### Input for this task:
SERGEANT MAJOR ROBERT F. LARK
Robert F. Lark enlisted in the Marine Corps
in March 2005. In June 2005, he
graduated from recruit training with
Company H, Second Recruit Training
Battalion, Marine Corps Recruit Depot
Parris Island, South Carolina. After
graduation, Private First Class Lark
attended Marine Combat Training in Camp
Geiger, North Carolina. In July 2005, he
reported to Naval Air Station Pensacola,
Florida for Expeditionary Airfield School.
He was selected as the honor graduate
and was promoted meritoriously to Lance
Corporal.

### What to work on:
Collect every line in the items that contains the string "Corps". Case counts.

### Result of the task:
Robert F. Lark enlisted in the Marine Corps
Battalion, Marine Corps Recruit Depot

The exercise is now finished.